Tony Woodlief is a writer of essays, creative non-fiction, and fiction who was born and raised in North Carolina. He spent many years in the Midwest before moving back to a small town in his home state, and along the way he earned a PhD in political science from the University of Michigan and an MFA in creative writing from Wichita State University. His essays on faith, parenting, politics, and culture have appeared in The Wall Street Journal, The Washington Post, The New York Post, and numerous other publications.

Neither of Tony’s prior books are fiction, but they grapple with themes found in his novel: loss, longing, brokenness, the quest for redemption. His 2010 spiritual memoir, Somewhere More Holy, was listed among Image’s top ten works of that year. His 2021 book about the destruction of American democracy, I, Citizen, has received praise from readers across the political spectrum, and sparked the 2023 documentary Undivide Us, which has been screened in film festivals across the U.S., and in which he appears.

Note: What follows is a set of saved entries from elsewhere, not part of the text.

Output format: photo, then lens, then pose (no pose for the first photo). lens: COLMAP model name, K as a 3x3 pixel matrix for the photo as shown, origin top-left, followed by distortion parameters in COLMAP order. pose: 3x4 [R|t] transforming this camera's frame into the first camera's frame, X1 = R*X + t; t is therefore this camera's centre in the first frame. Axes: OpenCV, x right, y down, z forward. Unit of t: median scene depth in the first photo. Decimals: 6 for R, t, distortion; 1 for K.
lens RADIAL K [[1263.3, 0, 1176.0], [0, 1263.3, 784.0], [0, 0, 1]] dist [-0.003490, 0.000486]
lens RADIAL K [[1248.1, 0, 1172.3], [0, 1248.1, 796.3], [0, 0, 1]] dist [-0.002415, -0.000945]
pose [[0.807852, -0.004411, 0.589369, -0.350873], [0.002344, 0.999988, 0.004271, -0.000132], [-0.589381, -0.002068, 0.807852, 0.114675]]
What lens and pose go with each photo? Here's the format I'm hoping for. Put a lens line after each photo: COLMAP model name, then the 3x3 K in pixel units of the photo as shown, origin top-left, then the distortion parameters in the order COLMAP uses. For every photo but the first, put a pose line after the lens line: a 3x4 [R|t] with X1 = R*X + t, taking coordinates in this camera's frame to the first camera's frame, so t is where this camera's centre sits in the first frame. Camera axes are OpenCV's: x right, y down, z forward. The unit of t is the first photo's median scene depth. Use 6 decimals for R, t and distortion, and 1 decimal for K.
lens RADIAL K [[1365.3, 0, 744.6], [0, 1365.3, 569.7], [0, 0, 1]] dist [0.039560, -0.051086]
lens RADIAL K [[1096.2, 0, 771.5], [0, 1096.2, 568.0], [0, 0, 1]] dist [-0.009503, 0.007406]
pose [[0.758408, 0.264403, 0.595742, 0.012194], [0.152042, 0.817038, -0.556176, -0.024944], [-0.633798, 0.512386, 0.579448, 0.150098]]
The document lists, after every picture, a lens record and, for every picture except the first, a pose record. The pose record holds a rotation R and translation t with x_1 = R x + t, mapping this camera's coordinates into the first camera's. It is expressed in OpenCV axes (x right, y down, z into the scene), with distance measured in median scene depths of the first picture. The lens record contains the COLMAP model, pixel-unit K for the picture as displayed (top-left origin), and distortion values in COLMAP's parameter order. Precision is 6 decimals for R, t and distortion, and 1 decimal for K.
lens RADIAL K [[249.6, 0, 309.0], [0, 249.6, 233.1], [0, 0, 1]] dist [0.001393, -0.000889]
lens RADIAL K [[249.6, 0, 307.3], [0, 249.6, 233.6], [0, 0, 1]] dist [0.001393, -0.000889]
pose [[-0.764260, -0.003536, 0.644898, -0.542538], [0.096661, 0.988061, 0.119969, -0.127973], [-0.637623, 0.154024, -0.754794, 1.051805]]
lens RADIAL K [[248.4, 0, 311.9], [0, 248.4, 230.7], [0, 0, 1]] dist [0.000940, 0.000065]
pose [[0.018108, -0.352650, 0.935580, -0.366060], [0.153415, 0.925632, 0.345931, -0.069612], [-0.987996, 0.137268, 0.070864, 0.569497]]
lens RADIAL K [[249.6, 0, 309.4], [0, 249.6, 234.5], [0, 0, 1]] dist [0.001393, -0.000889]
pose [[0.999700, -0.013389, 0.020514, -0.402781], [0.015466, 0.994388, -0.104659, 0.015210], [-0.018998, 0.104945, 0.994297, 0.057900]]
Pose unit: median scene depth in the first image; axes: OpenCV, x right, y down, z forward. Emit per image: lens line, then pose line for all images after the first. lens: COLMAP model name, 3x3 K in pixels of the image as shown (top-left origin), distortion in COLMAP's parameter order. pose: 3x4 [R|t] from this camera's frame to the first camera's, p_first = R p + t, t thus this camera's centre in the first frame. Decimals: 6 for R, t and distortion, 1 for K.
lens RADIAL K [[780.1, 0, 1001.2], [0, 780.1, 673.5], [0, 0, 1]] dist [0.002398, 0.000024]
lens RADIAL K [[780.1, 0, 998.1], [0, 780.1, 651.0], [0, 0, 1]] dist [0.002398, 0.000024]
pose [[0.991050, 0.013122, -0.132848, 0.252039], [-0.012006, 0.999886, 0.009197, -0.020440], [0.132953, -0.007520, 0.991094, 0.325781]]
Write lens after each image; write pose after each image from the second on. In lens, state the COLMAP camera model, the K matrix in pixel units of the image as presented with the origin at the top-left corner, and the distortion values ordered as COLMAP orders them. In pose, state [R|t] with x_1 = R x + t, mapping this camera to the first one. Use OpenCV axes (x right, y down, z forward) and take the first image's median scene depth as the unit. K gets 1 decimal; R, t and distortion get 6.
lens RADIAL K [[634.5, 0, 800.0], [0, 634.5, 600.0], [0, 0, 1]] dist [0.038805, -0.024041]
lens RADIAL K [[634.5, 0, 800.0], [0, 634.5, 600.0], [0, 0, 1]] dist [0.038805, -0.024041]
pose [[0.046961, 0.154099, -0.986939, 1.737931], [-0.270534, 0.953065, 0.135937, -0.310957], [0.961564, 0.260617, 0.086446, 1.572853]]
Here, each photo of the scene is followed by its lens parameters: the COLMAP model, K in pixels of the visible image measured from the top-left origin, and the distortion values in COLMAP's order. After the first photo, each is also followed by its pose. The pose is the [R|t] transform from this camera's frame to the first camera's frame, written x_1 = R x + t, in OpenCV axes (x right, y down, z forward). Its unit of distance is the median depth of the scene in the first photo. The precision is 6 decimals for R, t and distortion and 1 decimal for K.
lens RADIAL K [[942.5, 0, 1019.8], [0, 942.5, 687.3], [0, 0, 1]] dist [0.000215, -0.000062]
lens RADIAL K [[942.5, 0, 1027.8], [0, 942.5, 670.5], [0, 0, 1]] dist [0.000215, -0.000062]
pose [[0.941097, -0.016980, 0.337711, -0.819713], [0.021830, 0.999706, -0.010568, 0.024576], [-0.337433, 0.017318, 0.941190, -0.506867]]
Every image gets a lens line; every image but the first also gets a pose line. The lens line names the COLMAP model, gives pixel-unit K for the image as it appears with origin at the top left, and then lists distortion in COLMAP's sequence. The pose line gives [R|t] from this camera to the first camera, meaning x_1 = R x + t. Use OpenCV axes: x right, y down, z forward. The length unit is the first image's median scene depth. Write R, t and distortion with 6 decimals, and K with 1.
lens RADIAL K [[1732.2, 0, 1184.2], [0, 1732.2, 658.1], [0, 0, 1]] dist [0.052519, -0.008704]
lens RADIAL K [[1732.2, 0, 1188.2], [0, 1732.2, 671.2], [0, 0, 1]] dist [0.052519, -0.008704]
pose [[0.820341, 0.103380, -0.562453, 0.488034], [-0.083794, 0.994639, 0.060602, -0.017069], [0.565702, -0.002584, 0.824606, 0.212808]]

Tony’s first love as a reader and writer has always been fiction, and the support he received and continues to draw from teachers and colleagues in Wichita’s creative community sparked several works, including his present novel. Several short stories he began while at Wichita State University have appeared in Image, Ruminate, Dappled Things, and Saint Katherine Review, among other literary journals. “Name,” his haunting story narrated by a Cambodian victim of the Khmer Rouge, received a Pushcart Honorable Mention in 2010, and was included in Image Journal’s 25th anniversary anthology. Having spent years in gyms as a wrestler and as a father of wrestlers, he is presently at work on a novel about two young wrestlers being raised by their widowed father in Iowa.